CW for some explicit discussion of anti-fatness, dieting, specific numbers, and restrictive food behaviors. Some names have been changed to protect source privacy.
Molly went to her first Overeaters Anonymous meeting at age 25, at the insistence of her therapist. “I had been anorexic for years and suddenly it swung in the other direction,” she recalls. Molly, an accountant who lives in Kentucky, thought the real issue was her unhappiness in her then-marriage. But her therapist was sure she needed to work on her relationship with food. “She said she would not continue to see me unless I went to at least one meeting.” So Molly went. And even though every other woman in the group was already in her 40s, she was surprised by how warm and welcoming they were. “It felt like this is where I’m supposed to be,” Molly says. “I thought, ‘Oh maybe this will be the solution.’”
Molly began attending OA meetings frequently, and working with a sponsor on what she began to understand as her “food addiction.” Her sponsor and all of the literature she received borrowed heavily from the staple rhetoric of Alcoholics Anonymous, of which OA is an offshoot. Molly began to work the 12 steps and to count her days of sobriety, though in OA “you get to define what sobriety means to you,” she notes. After all, she couldn’t stop eating altogether. But in Molly’s group, “The one thing you absolutely had to do was tell your sponsor every morning what you were going to eat that day. And then you had to report back as to whether you did it.”
With her sponsor’s guidance, Molly tried several different definitions of abstinence and several different diets. She finally settled on counting Weight Watchers points and eliminating all sugar. She lived that “abstinence” for more than three years and lost a significant amount of weight, though she has always worn plus sizes. “I was a little bit of a success story,” she says.
Molly became one of her group’s leaders and began sponsoring other members. And working her program made Molly feel hopeful about her life, and her marriage. “I became convinced—and therefore he became convinced,—that all of our issues stemmed from the fact that I was an active addict,” she says. “If I could just get that under control, things would go back to being good.”
Molly felt optimistic enough about her work to go ahead and have a baby with her husband. But after her daughter, now 14, was born, Molly realized: “[OA] was a band-aid.” Molly not eating sugar didn’t make her husband want to change diapers.
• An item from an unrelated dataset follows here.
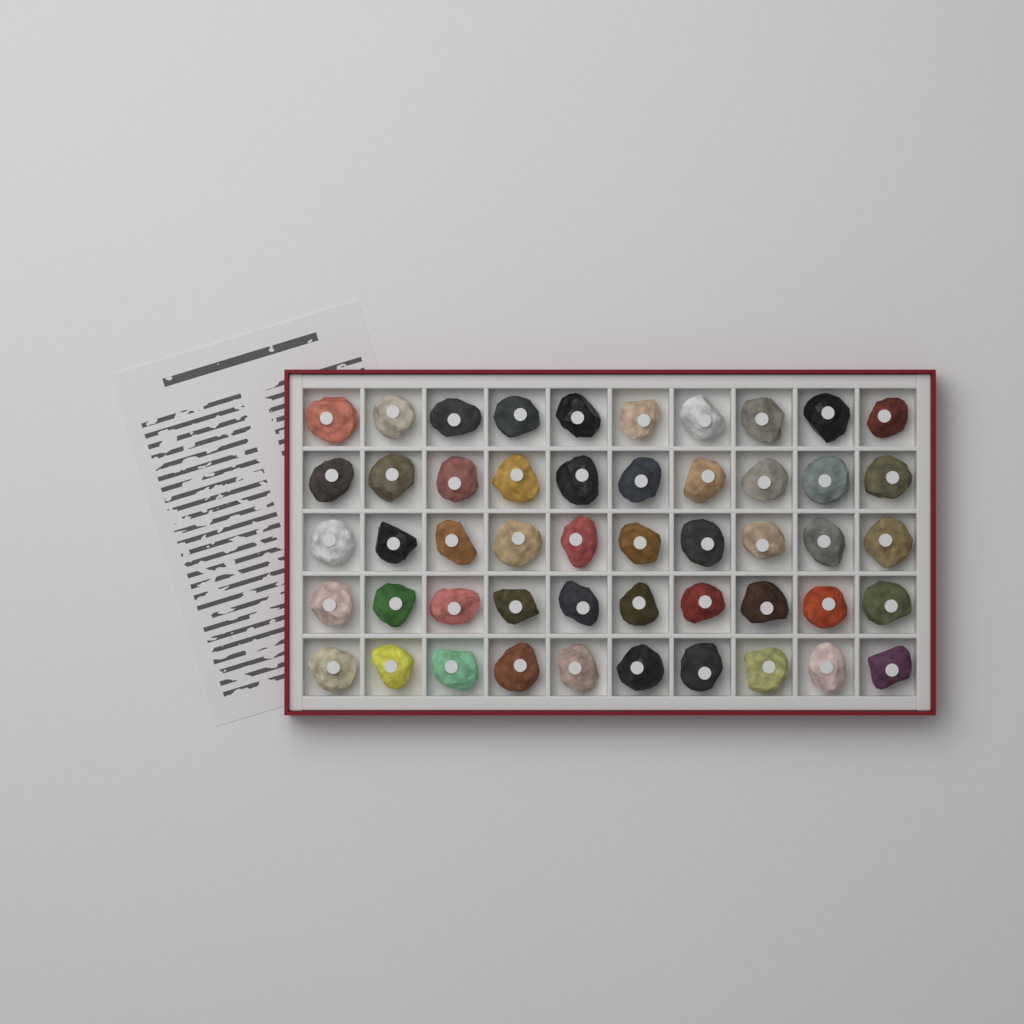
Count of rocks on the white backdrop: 50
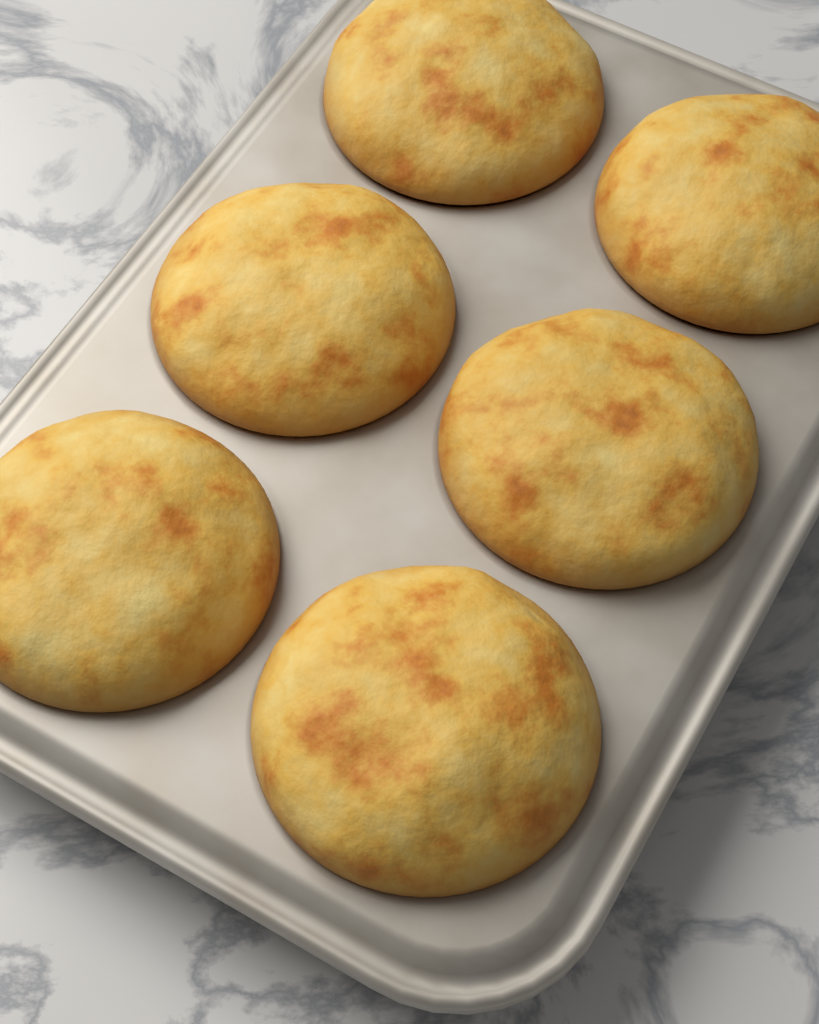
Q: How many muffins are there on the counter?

It didn’t wake him up in the night when the baby cried. It didn’t help her navigate her postpartum depression. “I didn’t feel any sense of support,” she says. One night, while she was up yet again with her three-month-old baby, Molly ate four pieces of cake.
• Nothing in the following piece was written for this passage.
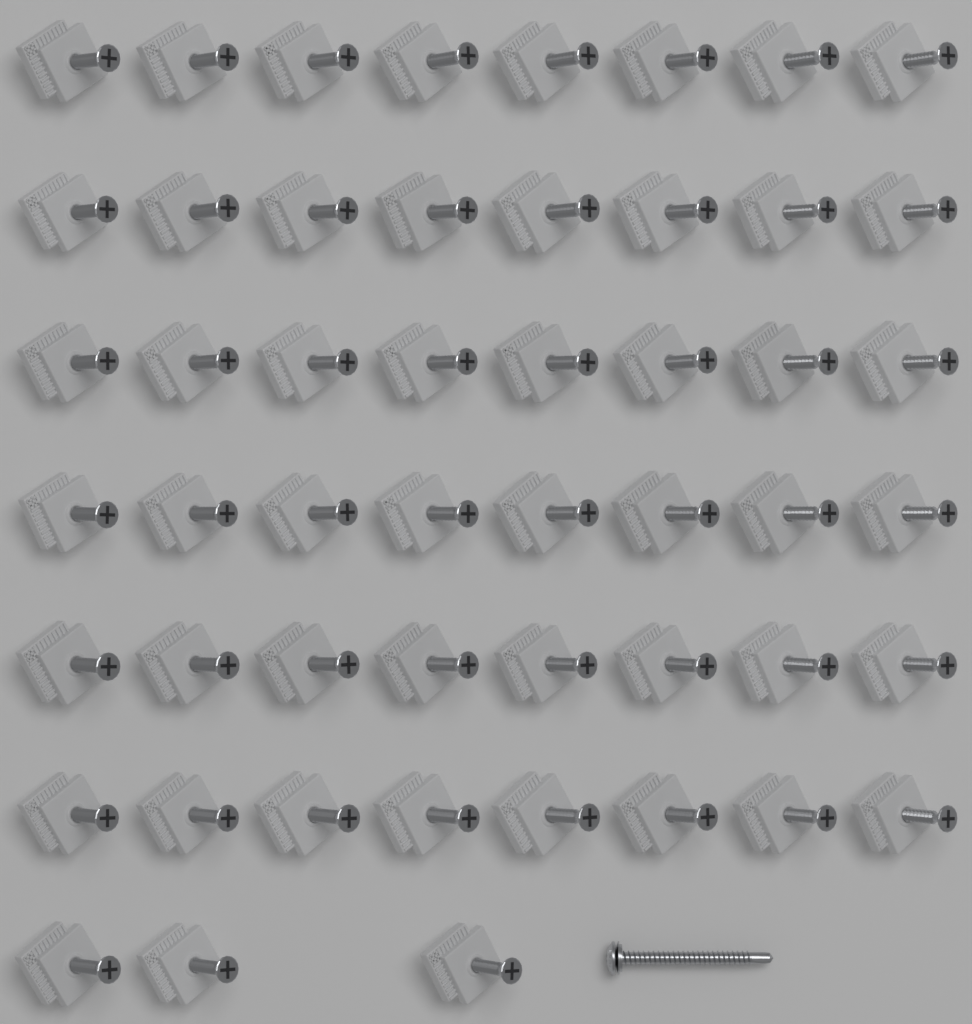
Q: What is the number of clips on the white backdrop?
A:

The next day, she called her sponsor and said, “Oh my God, I’ve broken my sobriety!” Her sponsor was kind but matter-of-fact: “She said, ‘Well, you’ve just got to get back on track,’” Molly recalls. “But I just couldn’t. I was struggling to survive. And it felt like I had failed in this pretty public way, as a leader of the group.” Molly stopped showing up at meetings. She and her husband separated just before her daughter’s third birthday.